─── Passage for review ───
Huawei has started shipping its next-generation high-performance coherent DSP in the first quarter of 2026 as an embedded assembly in a muxponder with two ports of 2.0 Tbps coherent wavelengths. The client ports in the module include a mix of 100 Gbps, 400 Gbps, and 800 Gbps. These muxponders are housed in the company’s DWDM systems, namely the OSN 9800 K12 and K36. And of course, Huawei’s new module delivers wavelengths across the entire Super C-band and Super L-band, which is increasingly important as wavelength channels get wider.

As is the situation in the industry, the highest wavelength speed used to identify the coherent technology is just that, the highest speed capable. One of the benefits of modern coherent line cards is that the symbol rate and modulation can be adjusted to deliver different wavelength speeds and performance. Huawei presented a few of those options in a chart (Figure 1) showing the unregenerated signal distance at different wavelength speeds. Maybe the most important speeds to look at are the 2.0 Tbps and 800 Gbps. We say this because the maximum distance at 2.0 Tbps gives us a good sense of the technology, and the maximum distance at 800 Gbps tells us if the muxponder will meet current customer requirements for unregenerated span lengths when they upgrade networks to 800 Gbps over the next few years.

How does Huawei’s new coherent wavelength technology compare to the rest of the industry? We did a simple comparison between the industry and Huawei (Figure 2). Specifically, we looked at high-performance coherent muxponders that are generally available as of 1Q 2026. Of course, this doesn’t give a deep assessment of Huawei’s technology or even that of the industry. But at a high level, we think it gives a good sense of where the company is at.
─── Records ───
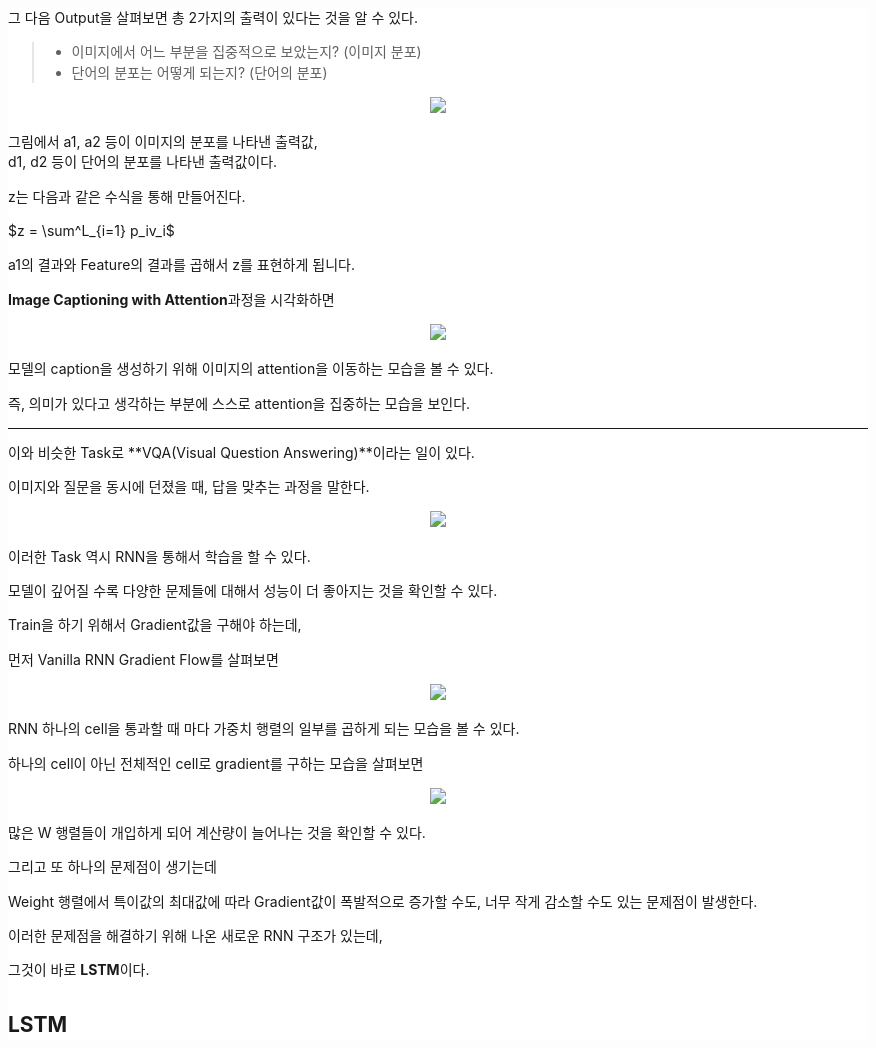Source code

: 그 다음 Output을 살펴보면 총 2가지의 출력이 있다는 것을 알 수 있다.  

> - 이미지에서 어느 부분을 집중적으로 보았는지? (이미지 분포)
> - 단어의 분포는 어떻게 되는지? (단어의 분포)


<p align="center"><img src="https://user-images.githubusercontent.com/41863759/91866096-168c1d00-ecad-11ea-8e7a-23e4c70ca1da.png" width = "500" ></p>

그림에서 a1, a2 등이 이미지의 분포를 나타낸 출력값,  
d1, d2 등이 단어의 분포를 나타낸 출력값이다.  

z는 다음과 같은 수식을 통해 만들어진다.  

$z = \sum^L_{i=1} p_iv_i$

a1의 결과와 Feature의 결과를 곱해서 z를 표현하게 됩니다. 

**Image Captioning with Attention**과정을 시각화하면  

<p align="center"><img src="https://user-images.githubusercontent.com/41863759/91866772-d2e5e300-ecad-11ea-8d0b-31663dfc5e0b.png" width = "500" ></p>

모델의 caption을 생성하기 위해 이미지의 attention을 이동하는 모습을 볼 수 있다.  

즉, 의미가 있다고 생각하는 부분에 스스로 attention을 집중하는 모습을 보인다.  

---

이와 비슷한 Task로 **VQA(Visual Question Answering)**이라는 일이 있다.  

이미지와 질문을 동시에 던졌을 때, 답을 맞추는 과정을 말한다.  

<p align="center"><img src="https://user-images.githubusercontent.com/41863759/91867046-235d4080-ecae-11ea-8927-cf488953ba0b.png" width = "500" ></p>

이러한 Task 역시 RNN을 통해서 학습을 할 수 있다.  

모델이 깊어질 수록 다양한 문제들에 대해서 성능이 더 좋아지는 것을 확인할 수 있다.  

Train을 하기 위해서 Gradient값을 구해야 하는데,

먼저 Vanilla RNN Gradient Flow를 살펴보면

<p align="center"><img src="https://user-images.githubusercontent.com/41863759/91867655-d9c12580-ecae-11ea-89a6-60660c143036.png" width = "500" ></p>

RNN 하나의 cell을 통과할 때 마다 가중치 행렬의 일부를 곱하게 되는 모습을 볼 수 있다.  

하나의 cell이 아닌 전체적인 cell로 gradient를 구하는 모습을 살펴보면

<p align="center"><img src="https://user-images.githubusercontent.com/41863759/91868178-6cfa5b00-ecaf-11ea-90ca-fecd92240317.png" width = "500" ></p>

많은 W 행렬들이 개입하게 되어 계산량이 늘어나는 것을 확인할 수 있다.  

그리고 또 하나의 문제점이 생기는데  

Weight 행렬에서 특이값의 최대값에 따라 Gradient값이 폭발적으로 증가할 수도, 너무 작게 감소할 수도 있는 문제점이 발생한다.  

이러한 문제점을 해결하기 위해 나온 새로운 RNN 구조가 있는데,  

그것이 바로 **LSTM**이다.  

## LSTM

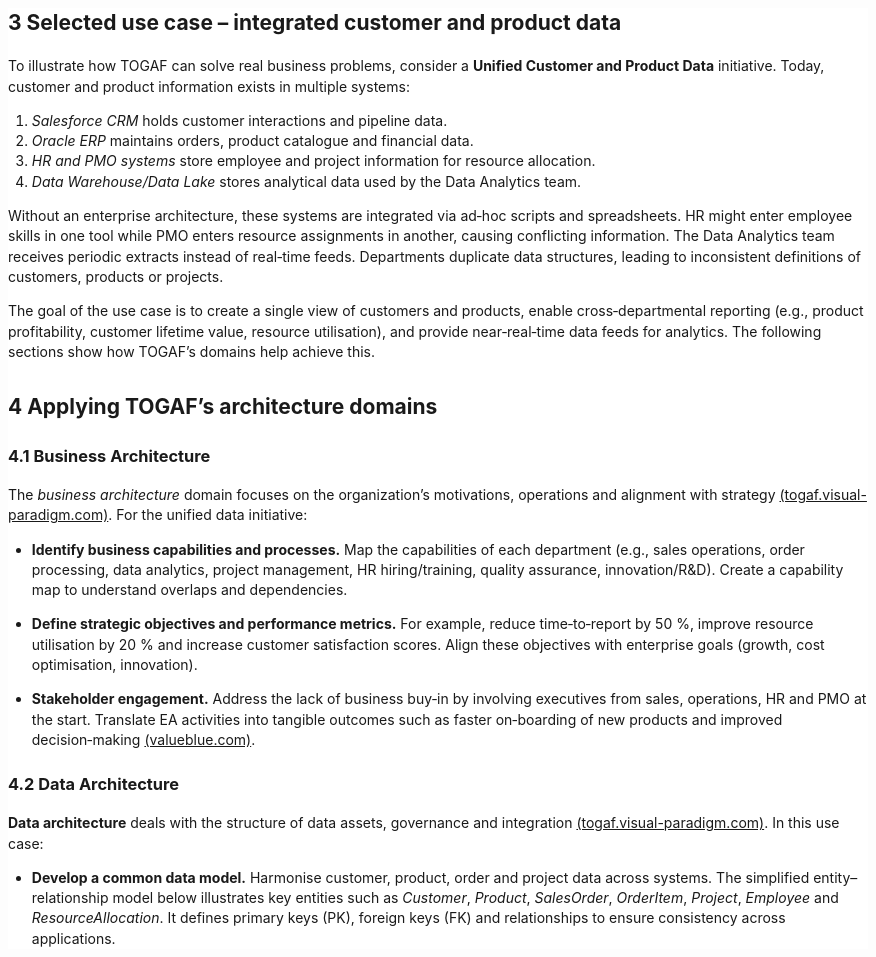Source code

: 
3 Selected use case – integrated customer and product data
----------------------------------------------------------

To illustrate how TOGAF can solve real business problems, consider a **Unified Customer and Product Data** initiative. Today, customer and product information exists in multiple systems:

1.   *Salesforce CRM* holds customer interactions and pipeline data.
2.  *Oracle ERP* maintains orders, product catalogue and financial data.
3.  *HR and PMO systems* store employee and project information for resource allocation.
4.  *Data Warehouse/Data Lake* stores analytical data used by the Data Analytics team.

Without an enterprise architecture, these systems are integrated via ad‑hoc scripts and spreadsheets. HR might enter employee skills in one tool while PMO enters resource assignments in another, causing conflicting information. The Data Analytics team receives periodic extracts instead of real‑time feeds. Departments duplicate data structures, leading to inconsistent definitions of customers, products or projects.

The goal of the use case is to create a single view of customers and products, enable cross‑departmental reporting (e.g., product profitability, customer lifetime value, resource utilisation), and provide near‑real‑time data feeds for analytics. The following sections show how TOGAF’s domains help achieve this.

4 Applying TOGAF’s architecture domains
---------------------------------------

### 4.1 Business Architecture

The *business architecture* domain focuses on the organization’s motivations, operations and alignment with strategy [(togaf.visual-paradigm.com)](https://togaf.visual-paradigm.com/2025/02/18/comprehensive-guide-to-architecture-domains-in-togaf). For the unified data initiative:

*   **Identify business capabilities and processes.** Map the capabilities of each department (e.g., sales operations, order processing, data analytics, project management, HR hiring/training, quality assurance, innovation/R&D). Create a capability map to understand overlaps and dependencies.
    
*   **Define strategic objectives and performance metrics.** For example, reduce time‑to‑report by 50 %, improve resource utilisation by 20 % and increase customer satisfaction scores. Align these objectives with enterprise goals (growth, cost optimisation, innovation).
    
*   **Stakeholder engagement.** Address the lack of business buy‑in by involving executives from sales, operations, HR and PMO at the start. Translate EA activities into tangible outcomes such as faster on‑boarding of new products and improved decision‑making [(valueblue.com)](https://www.valueblue.com/blog/7-common-enterprise-architecture-challenges-and-how-to-solve-them).
    

### 4.2 Data Architecture

**Data architecture** deals with the structure of data assets, governance and integration [(togaf.visual-paradigm.com)](https://togaf.visual-paradigm.com/2025/02/18/comprehensive-guide-to-architecture-domains-in-togaf). In this use case:

*   **Develop a common data model.** Harmonise customer, product, order and project data across systems. The simplified entity–relationship model below illustrates key entities such as *Customer*, *Product*, *SalesOrder*, *OrderItem*, *Project*, *Employee* and *ResourceAllocation*. It defines primary keys (PK), foreign keys (FK) and relationships to ensure consistency across applications.
    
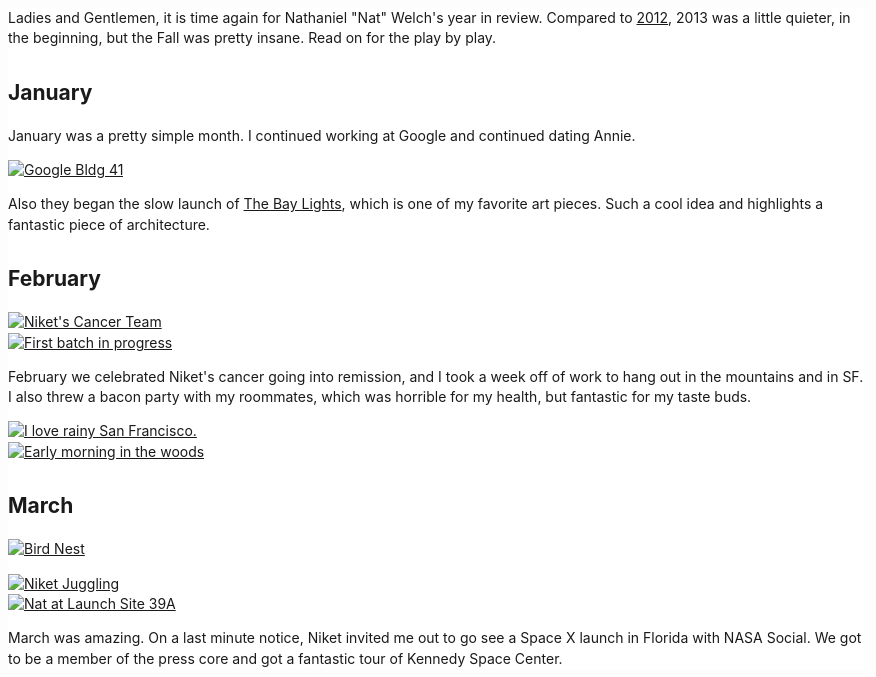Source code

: Ladies and Gentlemen, it is time again for Nathaniel "Nat" Welch's year in review. Compared to [2012](http://pseudoweb.net/2013/01/05/2012-year-in-review/), 2013 was a little quieter, in the beginning, but the Fall was pretty insane. Read on for the play by play.

January
-------

January was a pretty simple month. I continued working at Google and continued dating Annie.

<a href="[http://www.flickr.com/photos/icco/8389308932/](http://www.flickr.com/photos/icco/8389308932/)" title="Google Bldg 41 by Nat W, on Flickr"><img src="[http://farm9.staticflickr.com/8330/8389308932\_4ae32d208b\_z.jpg](http://farm9.staticflickr.com/8330/8389308932_4ae32d208b_z.jpg)" width="640" alt="Google Bldg 41"></a>

Also they began the slow launch of [The Bay Lights](https://en.wikipedia.org/wiki/The_Bay_Lights), which is one of my favorite art pieces. Such a cool idea and highlights a fantastic piece of architecture.

<object type="application/x-shockwave-flash" width="640" height="360" data="[http://www.flickr.com/apps/video/stewart.swf?v=137818](http://www.flickr.com/apps/video/stewart.swf?v=137818)" classid="clsid:D27CDB6E-AE6D-11cf-96B8-444553540000"> <param name="flashvars" value="intl\_lang=en-us&photo\_secret=4eca0a3d67&photo\_id=8416526438&flickr\_show\_info\_box=true&hd\_default=false"></param> <param name="movie" value="[http://www.flickr.com/apps/video/stewart.swf?v=137818](http://www.flickr.com/apps/video/stewart.swf?v=137818)"></param> <param name="bgcolor" value="[#000000](/tag/000000)"></param> <param name="allowFullScreen" value="true"></param><embed type="application/x-shockwave-flash" src="[http://www.flickr.com/apps/video/stewart.swf?v=137818](http://www.flickr.com/apps/video/stewart.swf?v=137818)" bgcolor="[#000000](/tag/000000)" allowfullscreen="true" flashvars="intl\_lang=en-us&photo\_secret=4eca0a3d67&photo\_id=8416526438&flickr\_show\_info\_box=true&hd\_default=false" height="360" width="640"></embed></object>

February
--------

<a href="[http://www.flickr.com/photos/icco/8489825569/](http://www.flickr.com/photos/icco/8489825569/)" title="Niket's Cancer Team by Nat W, on Flickr"><img src="[http://farm9.staticflickr.com/8523/8489825569\_d4698dbdce\_n.jpg](http://farm9.staticflickr.com/8523/8489825569_d4698dbdce_n.jpg)" width="315" alt="Niket's Cancer Team"></a>  
<a href="[http://www.flickr.com/photos/icco/8443034290/](http://www.flickr.com/photos/icco/8443034290/)" title="First batch in progress by Nat W, on Flickr"><img src="[http://farm9.staticflickr.com/8363/8443034290\_3f20056718\_n.jpg](http://farm9.staticflickr.com/8363/8443034290_3f20056718_n.jpg)" width="315" alt="First batch in progress"></a>

February we celebrated Niket's cancer going into remission, and I took a week off of work to hang out in the mountains and in SF. I also threw a bacon party with my roommates, which was horrible for my health, but fantastic for my taste buds.

<a href="[http://www.flickr.com/photos/icco/8452888961/](http://www.flickr.com/photos/icco/8452888961/)" title="I love rainy San Francisco. by Nat W, on Flickr"><img src="[http://farm9.staticflickr.com/8514/8452888961\_85cb4f54a9.jpg](http://farm9.staticflickr.com/8514/8452888961_85cb4f54a9.jpg)" width="315" alt="I love rainy San Francisco."></a>  
<a href="[http://www.flickr.com/photos/icco/8501024426/](http://www.flickr.com/photos/icco/8501024426/)" title="Early morning in the woods by Nat W, on Flickr"><img src="[http://farm9.staticflickr.com/8112/8501024426\_510939512f.jpg](http://farm9.staticflickr.com/8112/8501024426_510939512f.jpg)" width="315" alt="Early morning in the woods"></a>

March
-----

<a href="[http://www.flickr.com/photos/icco/8522335351/](http://www.flickr.com/photos/icco/8522335351/)" title="Bird Nest by Nat W, on Flickr"><img src="[http://farm9.staticflickr.com/8507/8522335351\_f902780289\_z.jpg](http://farm9.staticflickr.com/8507/8522335351_f902780289_z.jpg)" width="640" height="426" alt="Bird Nest"></a>

<a href="[http://www.flickr.com/photos/icco/8522228751/](http://www.flickr.com/photos/icco/8522228751/)" title="Niket Juggling by Nat W, on Flickr"><img src="[http://farm9.staticflickr.com/8089/8522228751\_03cfd244c1.jpg](http://farm9.staticflickr.com/8089/8522228751_03cfd244c1.jpg)" width="315" alt="Niket Juggling"></a>  
<a href="[http://www.flickr.com/photos/icco/8523354910/](http://www.flickr.com/photos/icco/8523354910/)" title="Nat at Launch Site 39A by Nat W, on Flickr"><img src="[http://farm9.staticflickr.com/8102/8523354910\_fb01fb7fa0.jpg](http://farm9.staticflickr.com/8102/8523354910_fb01fb7fa0.jpg)" width="315" alt="Nat at Launch Site 39A"></a>

March was amazing. On a last minute notice, Niket invited me out to go see a Space X launch in Florida with NASA Social. We got to be a member of the press core and got a fantastic tour of Kennedy Space Center.
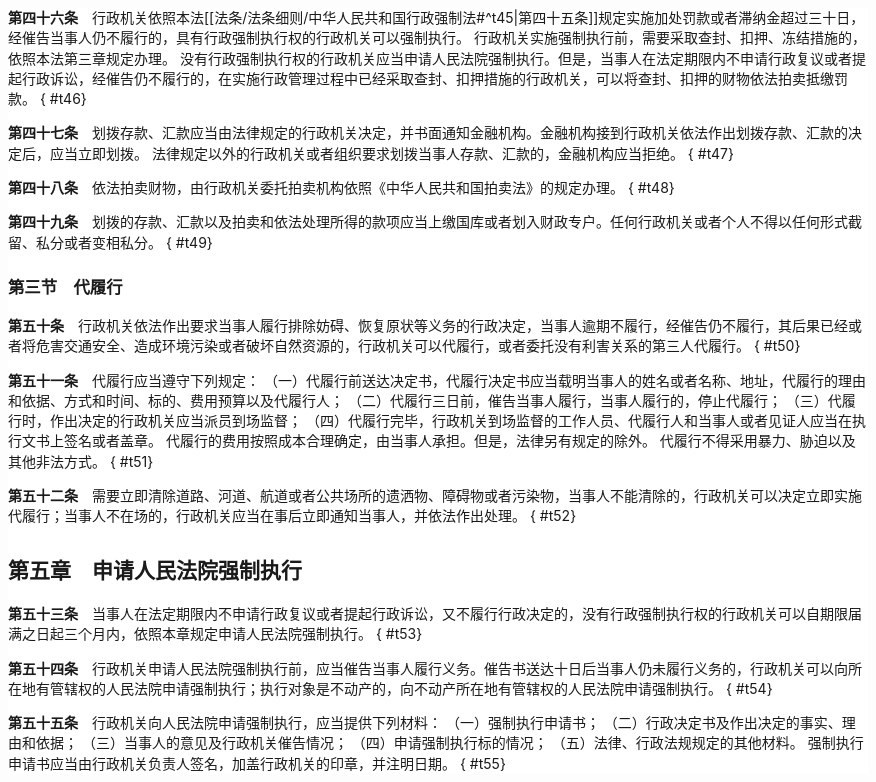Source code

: **第四十六条**　行政机关依照本法[[法条/法条细则/中华人民共和国行政强制法#^t45\|第四十五条]]规定实施加处罚款或者滞纳金超过三十日，经催告当事人仍不履行的，具有行政强制执行权的行政机关可以强制执行。
行政机关实施强制执行前，需要采取查封、扣押、冻结措施的，依照本法第三章规定办理。
没有行政强制执行权的行政机关应当申请人民法院强制执行。但是，当事人在法定期限内不申请行政复议或者提起行政诉讼，经催告仍不履行的，在实施行政管理过程中已经采取查封、扣押措施的行政机关，可以将查封、扣押的财物依法拍卖抵缴罚款。
{ #t46}


**第四十七条**　划拨存款、汇款应当由法律规定的行政机关决定，并书面通知金融机构。金融机构接到行政机关依法作出划拨存款、汇款的决定后，应当立即划拨。
法律规定以外的行政机关或者组织要求划拨当事人存款、汇款的，金融机构应当拒绝。
{ #t47}


**第四十八条**　依法拍卖财物，由行政机关委托拍卖机构依照《中华人民共和国拍卖法》的规定办理。
{ #t48}


**第四十九条**　划拨的存款、汇款以及拍卖和依法处理所得的款项应当上缴国库或者划入财政专户。任何行政机关或者个人不得以任何形式截留、私分或者变相私分。
{ #t49}


### 第三节　代履行

**第五十条**　行政机关依法作出要求当事人履行排除妨碍、恢复原状等义务的行政决定，当事人逾期不履行，经催告仍不履行，其后果已经或者将危害交通安全、造成环境污染或者破坏自然资源的，行政机关可以代履行，或者委托没有利害关系的第三人代履行。
{ #t50}


**第五十一条**　代履行应当遵守下列规定：
（一）代履行前送达决定书，代履行决定书应当载明当事人的姓名或者名称、地址，代履行的理由和依据、方式和时间、标的、费用预算以及代履行人；
（二）代履行三日前，催告当事人履行，当事人履行的，停止代履行；
（三）代履行时，作出决定的行政机关应当派员到场监督；
（四）代履行完毕，行政机关到场监督的工作人员、代履行人和当事人或者见证人应当在执行文书上签名或者盖章。
代履行的费用按照成本合理确定，由当事人承担。但是，法律另有规定的除外。
代履行不得采用暴力、胁迫以及其他非法方式。
{ #t51}


**第五十二条**　需要立即清除道路、河道、航道或者公共场所的遗洒物、障碍物或者污染物，当事人不能清除的，行政机关可以决定立即实施代履行；当事人不在场的，行政机关应当在事后立即通知当事人，并依法作出处理。
{ #t52}


## 第五章　申请人民法院强制执行

**第五十三条**　当事人在法定期限内不申请行政复议或者提起行政诉讼，又不履行行政决定的，没有行政强制执行权的行政机关可以自期限届满之日起三个月内，依照本章规定申请人民法院强制执行。
{ #t53}


**第五十四条**　行政机关申请人民法院强制执行前，应当催告当事人履行义务。催告书送达十日后当事人仍未履行义务的，行政机关可以向所在地有管辖权的人民法院申请强制执行；执行对象是不动产的，向不动产所在地有管辖权的人民法院申请强制执行。
{ #t54}


**第五十五条**　行政机关向人民法院申请强制执行，应当提供下列材料：
（一）强制执行申请书；
（二）行政决定书及作出决定的事实、理由和依据；
（三）当事人的意见及行政机关催告情况；
（四）申请强制执行标的情况；
（五）法律、行政法规规定的其他材料。
强制执行申请书应当由行政机关负责人签名，加盖行政机关的印章，并注明日期。
{ #t55}
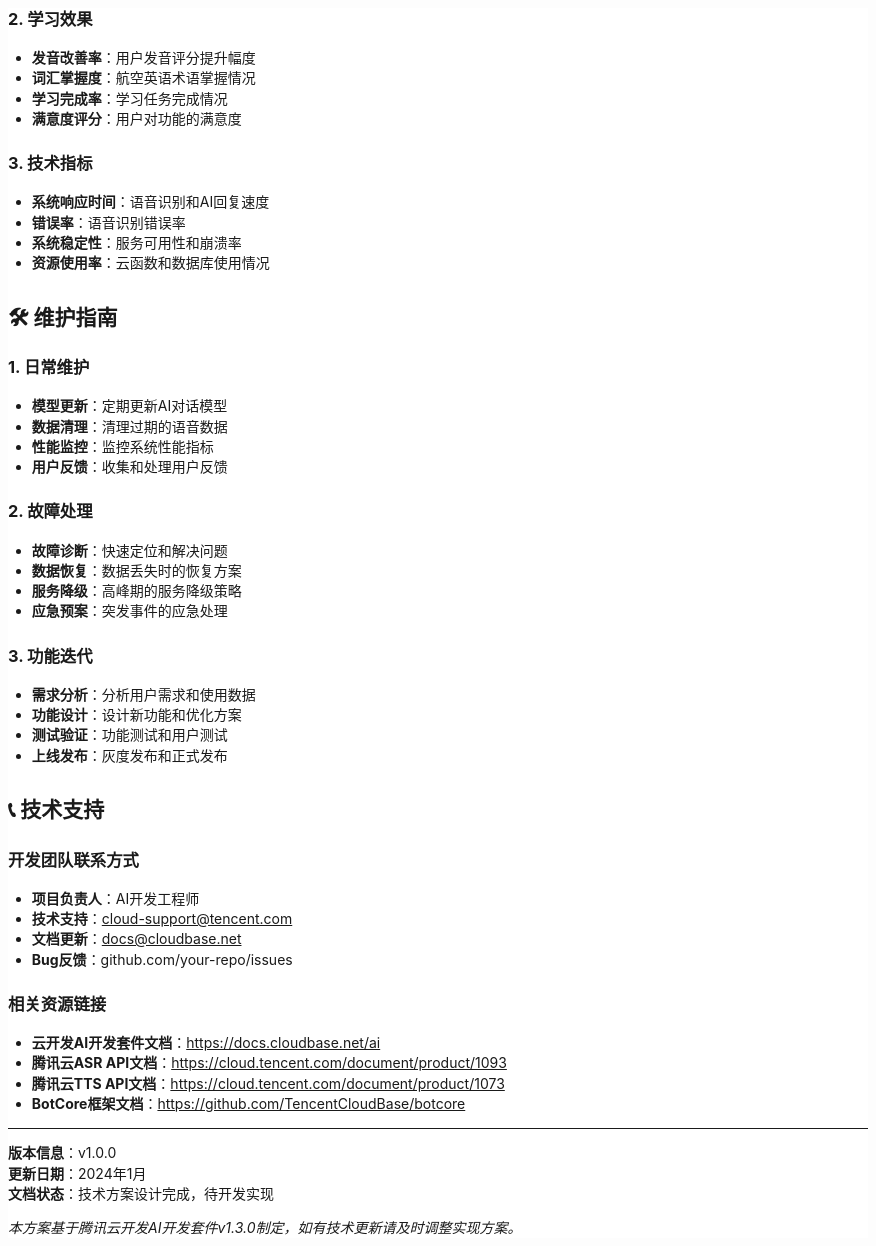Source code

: ### 2. 学习效果
- **发音改善率**：用户发音评分提升幅度
- **词汇掌握度**：航空英语术语掌握情况
- **学习完成率**：学习任务完成情况
- **满意度评分**：用户对功能的满意度

### 3. 技术指标
- **系统响应时间**：语音识别和AI回复速度
- **错误率**：语音识别错误率
- **系统稳定性**：服务可用性和崩溃率
- **资源使用率**：云函数和数据库使用情况

## 🛠️ 维护指南

### 1. 日常维护
- **模型更新**：定期更新AI对话模型
- **数据清理**：清理过期的语音数据
- **性能监控**：监控系统性能指标
- **用户反馈**：收集和处理用户反馈

### 2. 故障处理
- **故障诊断**：快速定位和解决问题
- **数据恢复**：数据丢失时的恢复方案
- **服务降级**：高峰期的服务降级策略
- **应急预案**：突发事件的应急处理

### 3. 功能迭代
- **需求分析**：分析用户需求和使用数据
- **功能设计**：设计新功能和优化方案
- **测试验证**：功能测试和用户测试
- **上线发布**：灰度发布和正式发布

## 📞 技术支持

### 开发团队联系方式
- **项目负责人**：AI开发工程师
- **技术支持**：cloud-support@tencent.com
- **文档更新**：docs@cloudbase.net
- **Bug反馈**：github.com/your-repo/issues

### 相关资源链接
- **云开发AI开发套件文档**：https://docs.cloudbase.net/ai
- **腾讯云ASR API文档**：https://cloud.tencent.com/document/product/1093
- **腾讯云TTS API文档**：https://cloud.tencent.com/document/product/1073
- **BotCore框架文档**：https://github.com/TencentCloudBase/botcore

---

**版本信息**：v1.0.0  
**更新日期**：2024年1月  
**文档状态**：技术方案设计完成，待开发实现  

*本方案基于腾讯云开发AI开发套件v1.3.0制定，如有技术更新请及时调整实现方案。*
───
▶ _Required actions_:
- A) Can you copy the passage of the article on Huawei's coherent DSP between "Huawei has started" and "channels get wider.", inclusive?
- B) Would you write what comes next in the article on Huawei's coherent DSP, starting after its last sentence?
The lines are separate material and do not belong to the article on Huawei's coherent DSP.

▶ _Answers for the exercise_:
- A)
Huawei has started shipping its next-generation high-performance coherent DSP in the first quarter of 2026 as an embedded assembly in a muxponder with two ports of 2.0 Tbps coherent wavelengths. The client ports in the module include a mix of 100 Gbps, 400 Gbps, and 800 Gbps. These muxponders are housed in the company’s DWDM systems, namely the OSN 9800 K12 and K36. And of course, Huawei’s new module delivers wavelengths across the entire Super C-band and Super L-band, which is increasingly important as wavelength channels get wider.

- B)
Figure 2: Currently Shipping High-Performance Coherent Line Cards

Two key differences show up in this comparison. The first is that Huawei DSP uses a larger semiconductor process node, while the industry is at 3 nanometers (nm). This difference puts Huawei at a slight disadvantage at the ASIC level, but the company can still deliver 2.0 Tbps at 80 km, which was proven in a live demonstration. Usually, a DSP using a larger process node would also consume more power. However, in Huawei’s newest muxponder, power consumption is lower at 0.1 Watts/Gbps, compared to the industry average of 0.125 Watts/Gbps. We believe this power advantage is created by Huawei’s extensive in-house development of every component inside a coherent optical module (tunable laser, receiver, TIA, driver, modulator, and DSP), along with its expertise in photonic packaging and manufacturing processes (Huawei has its own state-of-the-art manufacturing, assembly, and test facility for optical modules that we once visited).

Also, using an advanced InP-based modulator with a distributed electrode, internally designed and developed to achieve 30% lower parasitic capacitance, could give the company a power-consumption advantage at the module level, compensating for the DSP’s higher power consumption. Then, at the system level, Huawei also internally develops and manufactures the major components of its optical line systems, including its pump lasers and WSS modules, giving the company greater control over technology performance and time-to-market. As a result, Huawei is constantly innovating its optical system design, from the chip level to the system level.

The 2 Tbps technology is now ready, with the first wave of deployments underway. During MWC 2026, Huawei highlighted six successful trials of its 2 Tbps-capable muxponders across Europe, Asia Pacific, the Middle East, and Latin America for different applications, including terrestrial backbone, data center interconnect (DCI), and submarine. In an effort to address the rising demand for submarine network capacity, Huawei has also launched a muxponder specifically for this application, as demonstrated in one of its trials, which achieved 28 Tbps in a single fiber of undersea cable. In addition, the company proudly announced that the first commercial deployment with a major European Tier-1 communication service provider (CSP) is currently in progress.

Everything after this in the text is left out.